§ **Written task**:
Every line from the one with "Серия гидроизоляционных" up to and including the one with "На основании Постановления администрации" is to be output exactly as it appears below; pictures are not.

§ **Data supplied**:
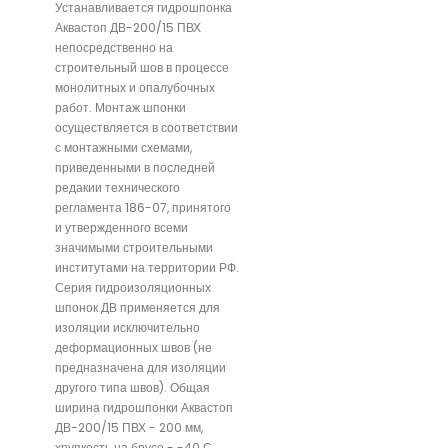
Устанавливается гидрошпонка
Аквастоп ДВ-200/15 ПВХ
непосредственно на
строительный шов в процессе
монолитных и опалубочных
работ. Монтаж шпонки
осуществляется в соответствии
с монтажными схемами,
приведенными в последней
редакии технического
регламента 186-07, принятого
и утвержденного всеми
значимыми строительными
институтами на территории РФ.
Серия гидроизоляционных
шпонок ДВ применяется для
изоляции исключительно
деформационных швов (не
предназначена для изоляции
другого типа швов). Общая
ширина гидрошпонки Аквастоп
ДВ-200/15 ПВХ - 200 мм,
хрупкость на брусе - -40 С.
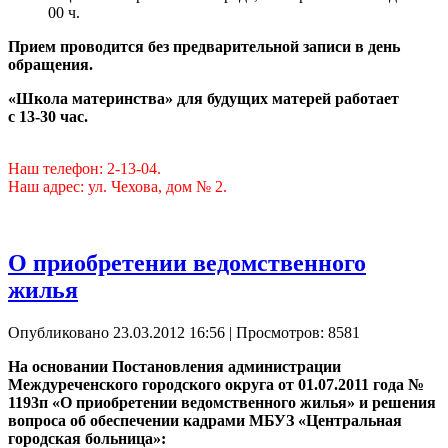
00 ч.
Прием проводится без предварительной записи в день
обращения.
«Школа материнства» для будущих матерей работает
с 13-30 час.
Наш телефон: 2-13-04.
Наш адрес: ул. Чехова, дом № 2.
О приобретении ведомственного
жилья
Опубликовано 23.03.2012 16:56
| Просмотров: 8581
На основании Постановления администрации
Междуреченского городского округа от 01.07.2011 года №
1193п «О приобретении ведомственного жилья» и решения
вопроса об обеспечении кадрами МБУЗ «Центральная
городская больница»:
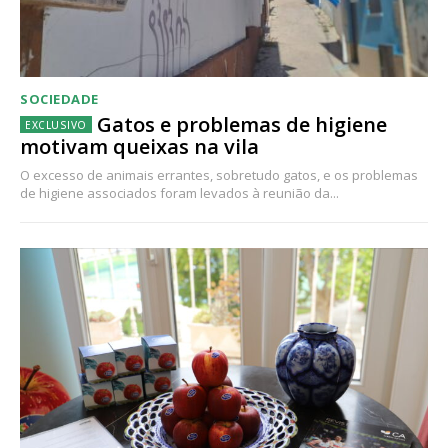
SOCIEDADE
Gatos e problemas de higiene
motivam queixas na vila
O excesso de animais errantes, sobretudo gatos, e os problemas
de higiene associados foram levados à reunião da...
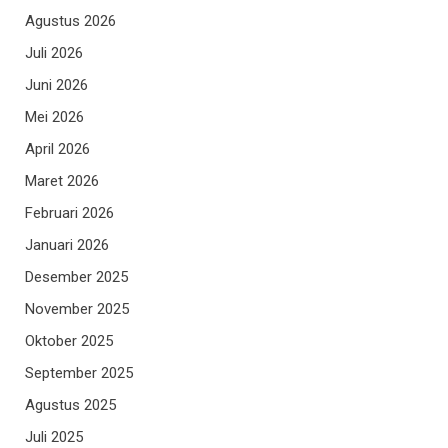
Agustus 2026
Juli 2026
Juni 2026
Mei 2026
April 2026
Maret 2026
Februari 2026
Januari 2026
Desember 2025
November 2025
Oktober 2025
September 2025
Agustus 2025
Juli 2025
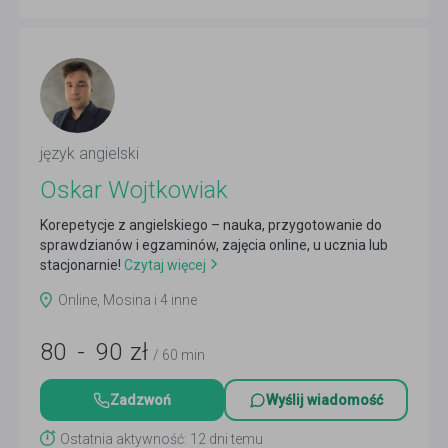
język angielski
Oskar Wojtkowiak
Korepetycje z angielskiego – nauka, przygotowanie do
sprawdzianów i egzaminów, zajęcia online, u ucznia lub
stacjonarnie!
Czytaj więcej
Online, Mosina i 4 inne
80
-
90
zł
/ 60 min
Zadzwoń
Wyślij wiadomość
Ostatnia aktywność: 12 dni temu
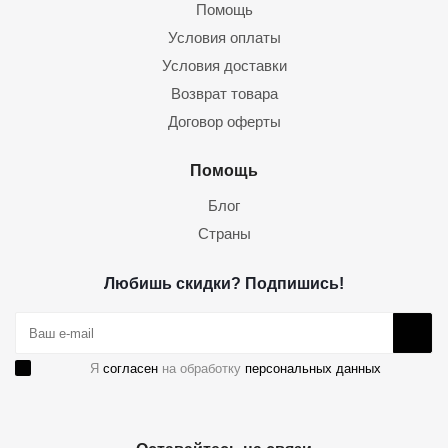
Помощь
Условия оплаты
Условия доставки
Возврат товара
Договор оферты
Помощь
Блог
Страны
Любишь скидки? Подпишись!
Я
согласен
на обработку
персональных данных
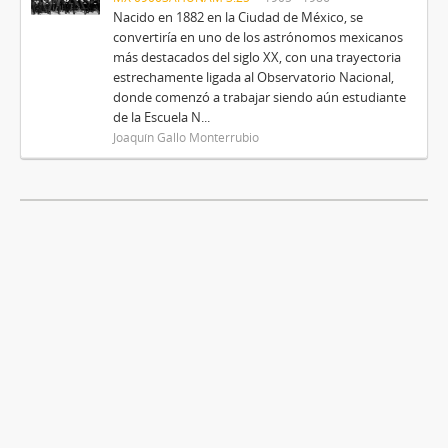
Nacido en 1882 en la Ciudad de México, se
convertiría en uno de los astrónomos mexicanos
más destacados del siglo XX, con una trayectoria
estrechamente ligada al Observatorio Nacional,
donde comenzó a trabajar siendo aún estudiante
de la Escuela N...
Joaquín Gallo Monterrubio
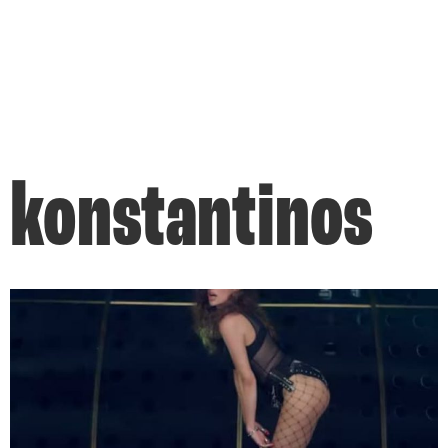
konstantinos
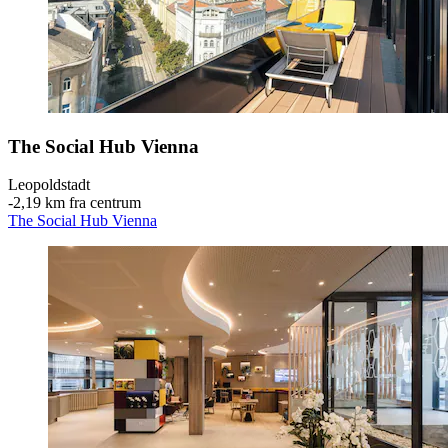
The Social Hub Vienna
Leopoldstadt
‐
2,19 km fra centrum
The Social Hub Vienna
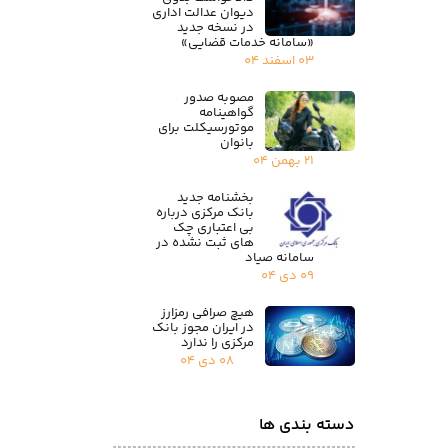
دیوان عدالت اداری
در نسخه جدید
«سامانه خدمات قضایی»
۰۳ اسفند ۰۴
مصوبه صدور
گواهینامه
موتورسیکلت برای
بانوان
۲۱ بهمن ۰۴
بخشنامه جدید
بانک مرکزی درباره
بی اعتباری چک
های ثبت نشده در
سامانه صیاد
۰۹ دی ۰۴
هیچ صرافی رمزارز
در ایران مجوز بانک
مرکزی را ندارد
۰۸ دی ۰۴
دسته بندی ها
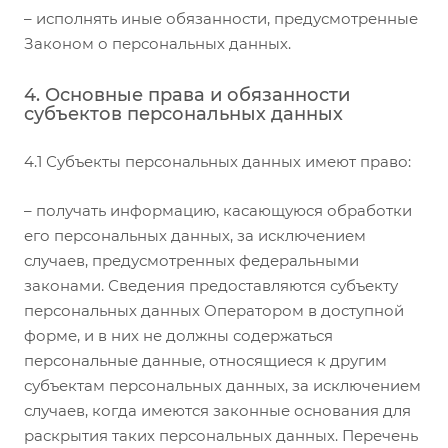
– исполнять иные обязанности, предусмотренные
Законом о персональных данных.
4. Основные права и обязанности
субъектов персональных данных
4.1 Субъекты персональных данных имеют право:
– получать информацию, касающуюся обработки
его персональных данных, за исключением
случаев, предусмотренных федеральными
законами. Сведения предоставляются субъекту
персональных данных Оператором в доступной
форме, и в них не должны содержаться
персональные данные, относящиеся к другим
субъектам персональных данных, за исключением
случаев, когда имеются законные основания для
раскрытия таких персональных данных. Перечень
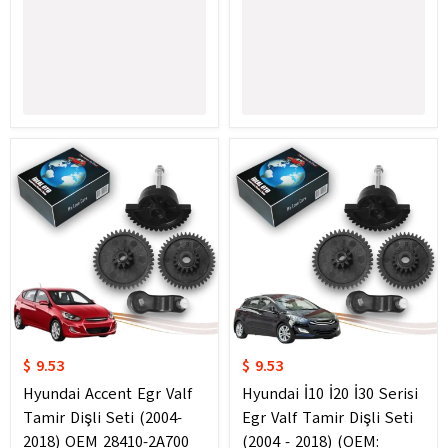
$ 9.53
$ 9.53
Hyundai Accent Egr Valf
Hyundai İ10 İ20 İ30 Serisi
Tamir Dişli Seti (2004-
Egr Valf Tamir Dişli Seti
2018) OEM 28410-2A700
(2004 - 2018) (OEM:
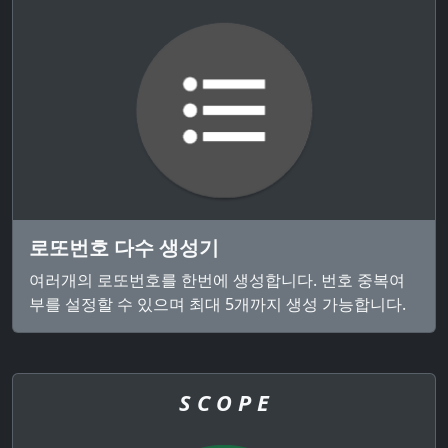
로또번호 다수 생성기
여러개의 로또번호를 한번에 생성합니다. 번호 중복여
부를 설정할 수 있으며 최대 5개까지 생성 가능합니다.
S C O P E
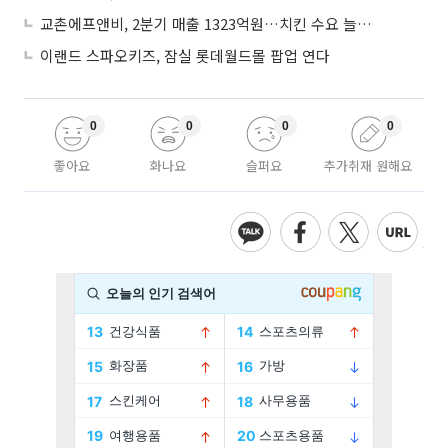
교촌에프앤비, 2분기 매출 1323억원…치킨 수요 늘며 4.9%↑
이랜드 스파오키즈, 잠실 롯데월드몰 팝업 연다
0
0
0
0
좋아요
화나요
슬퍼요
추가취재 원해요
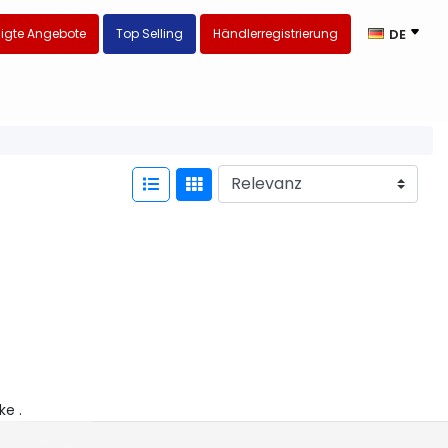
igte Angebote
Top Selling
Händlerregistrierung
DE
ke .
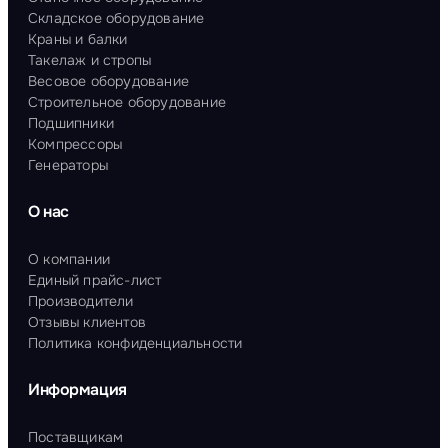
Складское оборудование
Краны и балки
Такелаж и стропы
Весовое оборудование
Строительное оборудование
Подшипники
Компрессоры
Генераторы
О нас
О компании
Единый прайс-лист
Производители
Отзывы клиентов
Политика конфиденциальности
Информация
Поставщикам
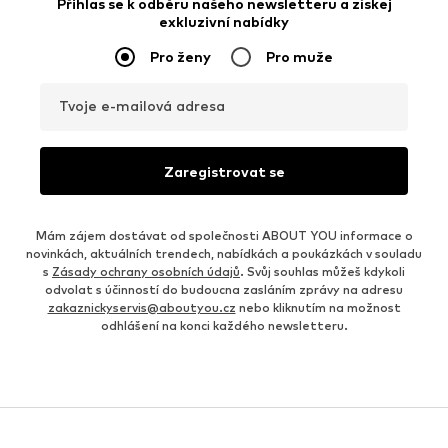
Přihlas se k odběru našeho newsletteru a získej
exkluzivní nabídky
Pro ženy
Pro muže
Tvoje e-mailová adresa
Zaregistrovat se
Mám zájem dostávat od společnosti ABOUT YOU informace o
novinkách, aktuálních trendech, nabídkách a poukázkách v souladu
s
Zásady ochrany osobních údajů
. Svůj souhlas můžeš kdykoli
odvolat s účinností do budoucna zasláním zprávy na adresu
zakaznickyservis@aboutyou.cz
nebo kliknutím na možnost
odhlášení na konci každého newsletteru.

§ **Expected answer**:
Серия гидроизоляционных
шпонок ДВ применяется для
изоляции исключительно
деформационных швов (не
предназначена для изоляции
другого типа швов). Общая
ширина гидрошпонки Аквастоп
ДВ-200/15 ПВХ - 200 мм,
хрупкость на брусе - -40 С.
00 ч.
Прием проводится без предварительной записи в день
обращения.
«Школа материнства» для будущих матерей работает
с 13-30 час.
Наш телефон: 2-13-04.
Наш адрес: ул. Чехова, дом № 2.
О приобретении ведомственного
жилья
Опубликовано 23.03.2012 16:56
| Просмотров: 8581
На основании Постановления администрации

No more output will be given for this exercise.